Written request – Reproduce every one of the following lines without changing anything.

--- Begin ---

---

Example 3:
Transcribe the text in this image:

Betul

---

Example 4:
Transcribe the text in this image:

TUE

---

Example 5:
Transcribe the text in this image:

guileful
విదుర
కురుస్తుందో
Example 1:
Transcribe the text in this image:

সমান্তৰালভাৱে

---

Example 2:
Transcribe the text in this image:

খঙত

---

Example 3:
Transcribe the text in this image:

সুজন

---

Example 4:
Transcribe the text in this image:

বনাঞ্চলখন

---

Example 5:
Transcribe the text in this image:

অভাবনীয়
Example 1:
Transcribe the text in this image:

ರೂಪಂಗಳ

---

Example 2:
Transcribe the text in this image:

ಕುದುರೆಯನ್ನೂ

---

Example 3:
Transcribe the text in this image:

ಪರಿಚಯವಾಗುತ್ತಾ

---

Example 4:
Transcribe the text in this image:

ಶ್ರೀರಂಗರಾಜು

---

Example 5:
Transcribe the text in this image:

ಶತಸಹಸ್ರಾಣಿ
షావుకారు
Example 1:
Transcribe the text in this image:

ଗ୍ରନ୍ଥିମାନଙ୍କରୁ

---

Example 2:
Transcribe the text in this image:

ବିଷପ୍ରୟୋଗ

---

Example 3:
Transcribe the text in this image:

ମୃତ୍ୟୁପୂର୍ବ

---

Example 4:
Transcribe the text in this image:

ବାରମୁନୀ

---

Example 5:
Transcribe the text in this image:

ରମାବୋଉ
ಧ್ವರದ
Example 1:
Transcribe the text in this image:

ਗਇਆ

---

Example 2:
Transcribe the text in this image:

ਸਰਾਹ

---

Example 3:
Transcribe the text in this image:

--- End ---

Exercise output –
---

Example 3:
Transcribe the text in this image:

Betul

---

Example 4:
Transcribe the text in this image:

TUE

---

Example 5:
Transcribe the text in this image:

guileful
విదుర
కురుస్తుందో
Example 1:
Transcribe the text in this image:

সমান্তৰালভাৱে

---

Example 2:
Transcribe the text in this image:

খঙত

---

Example 3:
Transcribe the text in this image:

সুজন

---

Example 4:
Transcribe the text in this image:

বনাঞ্চলখন

---

Example 5:
Transcribe the text in this image:

অভাবনীয়
Example 1:
Transcribe the text in this image:

ರೂಪಂಗಳ

---

Example 2:
Transcribe the text in this image:

ಕುದುರೆಯನ್ನೂ

---

Example 3:
Transcribe the text in this image:

ಪರಿಚಯವಾಗುತ್ತಾ

---

Example 4:
Transcribe the text in this image:

ಶ್ರೀರಂಗರಾಜು

---

Example 5:
Transcribe the text in this image:

ಶತಸಹಸ್ರಾಣಿ
షావుకారు
Example 1:
Transcribe the text in this image:

ଗ୍ରନ୍ଥିମାନଙ୍କରୁ

---

Example 2:
Transcribe the text in this image:

ବିଷପ୍ରୟୋଗ

---

Example 3:
Transcribe the text in this image:

ମୃତ୍ୟୁପୂର୍ବ

---

Example 4:
Transcribe the text in this image:

ବାରମୁନୀ

---

Example 5:
Transcribe the text in this image:

ରମାବୋଉ
ಧ್ವರದ
Example 1:
Transcribe the text in this image:

ਗਇਆ

---

Example 2:
Transcribe the text in this image:

ਸਰਾਹ

---

Example 3:
Transcribe the text in this image:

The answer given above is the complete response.